People came back, the salt washed away in scant rains, but the irrigation works were (claimed) never fully restored, and the productivity of the land never again supported as many people as it had when originally irrigated.

On Earth we are so common that human life is squandered. This will be completely turned on it's head in space, with the scarcity of good company the one thing AI cannot deliver, much less in such abundance any would squander it. Humanity adapts to it's conditions, and the close and unavoidable association we experience today devalues our good company, while such scarcity as interstellar distances between us will create will increase the value of good company incalculably. Appropriately valuing the scarcest thing in the universe, good company, will become an evolutionary hurdle that will eliminate them incapable of it rapidly because society is necessary to a social animal and the extremity of it's scarcity will increase the importance of being good company to survival beyond reckoning.

The abundance of resources and automating their development will create circumstances of inconceivable wealth of material goods to us that will be utterly unremarkable to them availed of it. The separation of people by relativistic distances will create practically absolute freedom and security. I fully concede these predictions are centuries in the future, but, in the event these technologies develop, will be the certain consequence. The technological advances necessary are all in process presently, and if we take the survival of the human species as a given, I do not see any reasonable basis for assuming they won't mature to the requisite state.

We are left to assess the several hurdles that must be surmounted to attain to fully automated production, and at will space travel (which I will argue is a product that will be one of those fully automated, in due time). AI obviously exists and the most advanced AI that has been produced to date, Deepseek, has just been released into the wild as open source code. Clearly that tech advance is underway. As to table top, or individually owned and operable means of production, in every field of industry, I also assert have advented, if yet in primitive prototypical form.

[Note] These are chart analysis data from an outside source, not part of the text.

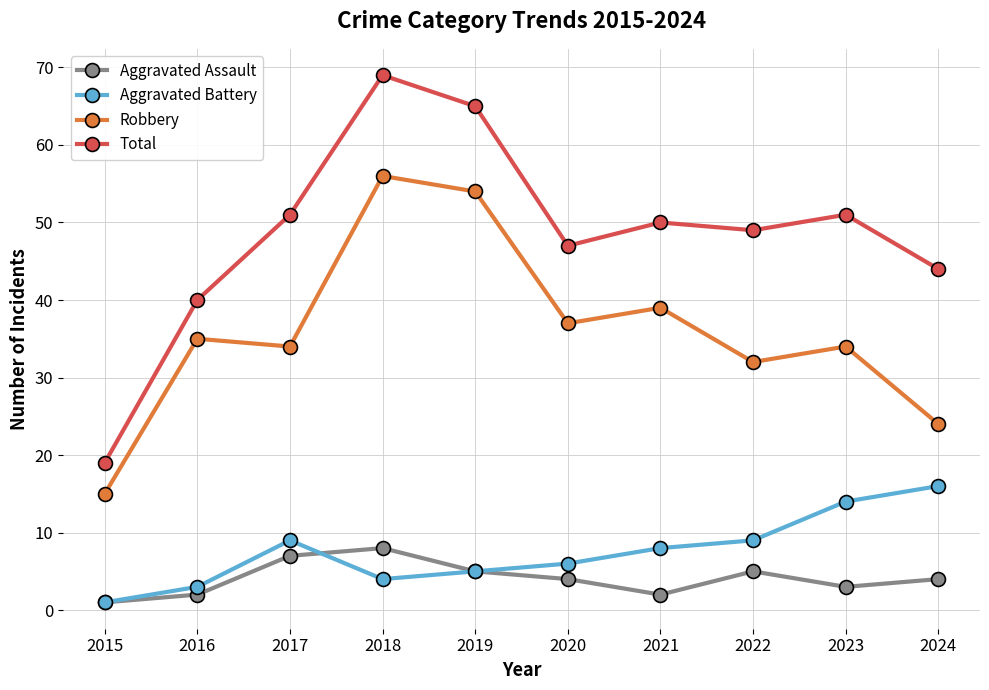

How many distinct data groups are displayed?

4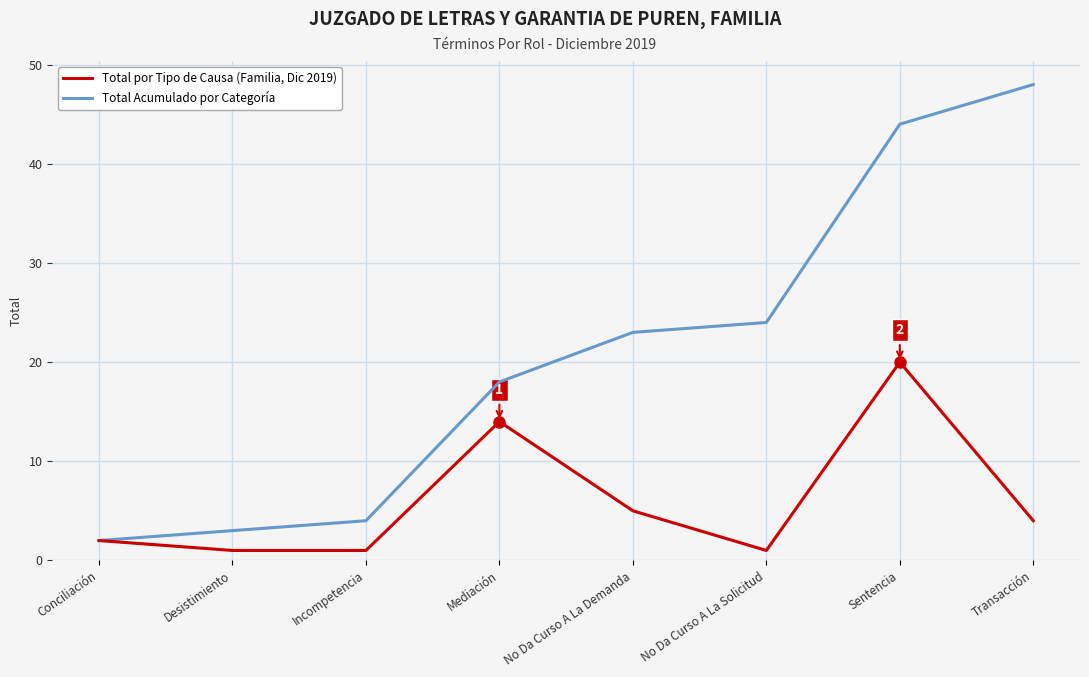

What is the maximum value shown in the chart?

48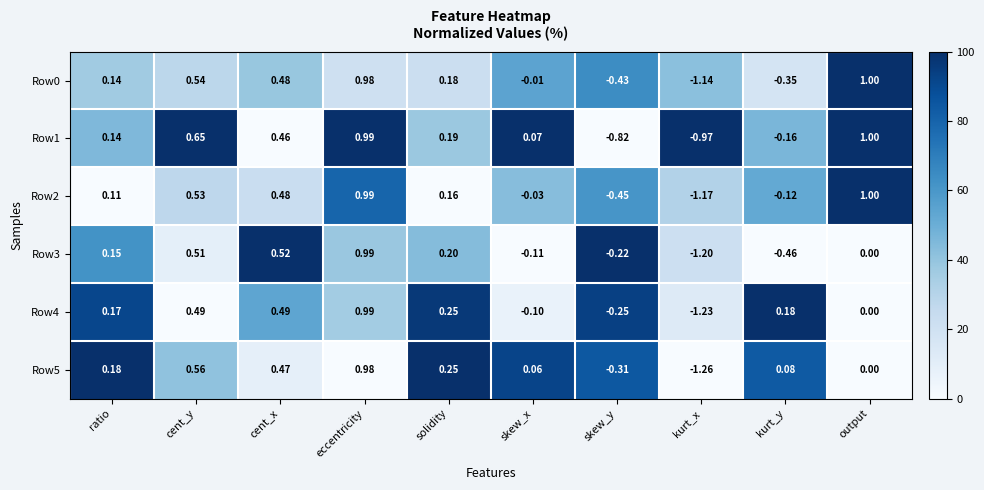

Rank the categories by Row3 value from highest to lowest.

eccentricity, cent_x, cent_y, solidity, ratio, output, skew_x, skew_y, kurt_y, kurt_x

Since these technological advances are, according to my research, ongoing and are incapable of being prevented from maturing because they are the mandate of the laws of physics, then the state of humanity I predict is only a matter of time and engineering - unless I have grossly misunderstood some factor that puts the kibosh on some critical advance.

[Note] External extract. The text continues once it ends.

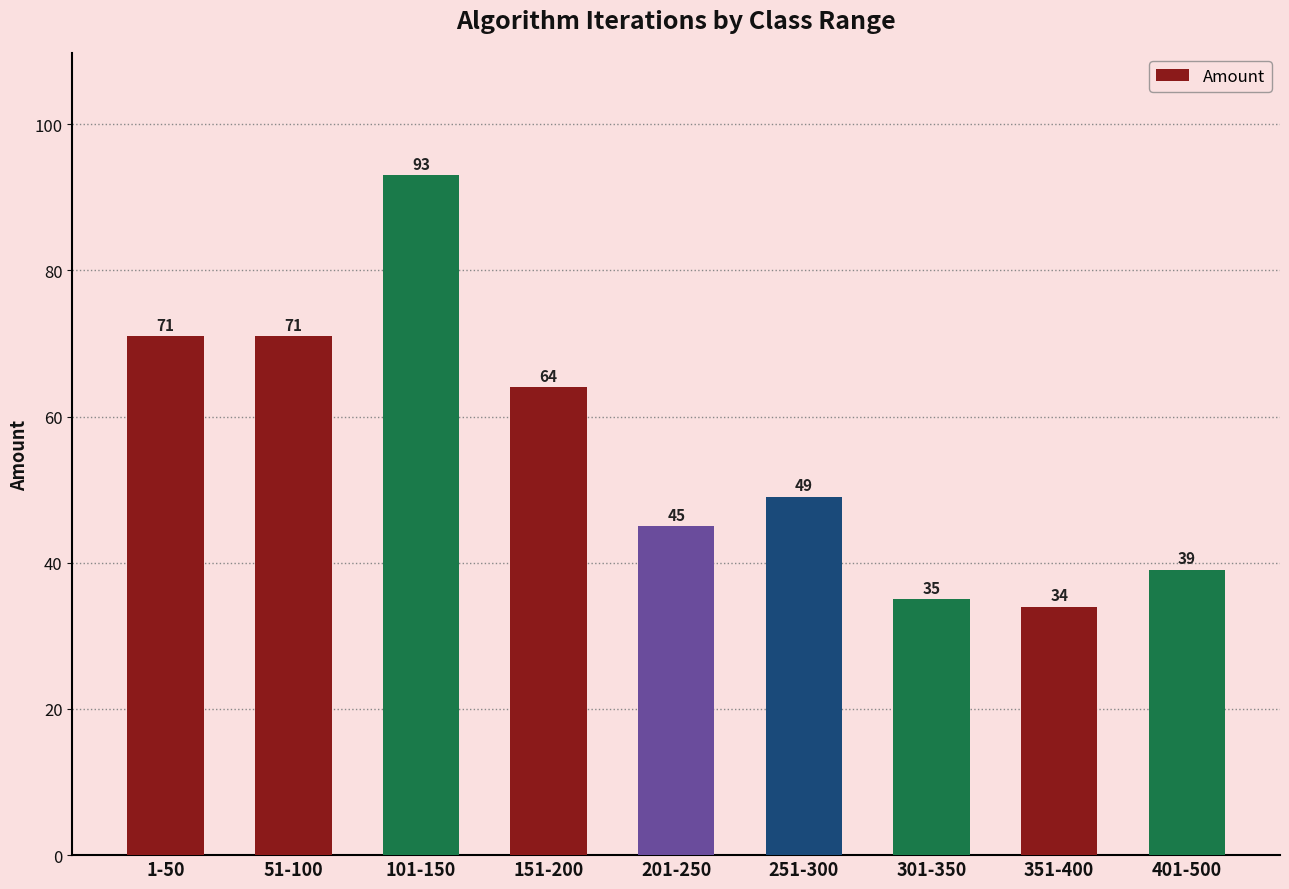

What is the label of the 2nd bar from the right?

351-400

I know this discussion is boring to you, so don't expect you to spend effort or time to develop such criticisms, but would not be disappointed if you did. I have written pages of text, and serially condensed to about 10% of it's original extent, so I have diligently done my best to be as brief as possible out of respect for your preferences.

Edit: bah! I neglected to address why humanity would be isolated by space travel and individual ownership of automated means of production, which I edited out some pages of explanation in a brutal quest for brevity. Your description of communal efforts isn't the result of decentralization, but of centralized production.

When humanity is availed automated means of production to individuals, crews will not work together, because that introduces that competition and confrontation wholly avoidable by individually laying claim and developing a resource. Because the means of production are owned by individuals and wholly automated, no laborers, no crew, no corporate structure is necessary, nor would the fractionalization of the wealth produced be very tolerable if accompanied by vicious competition, as we see close quarters produces. Vastly more sites to be developed exist than there ever will be individuals to develop them, so individual, or at most, familial colonies will be developed, rather than communities fraught with potential violence, betrayal, and brutal competition.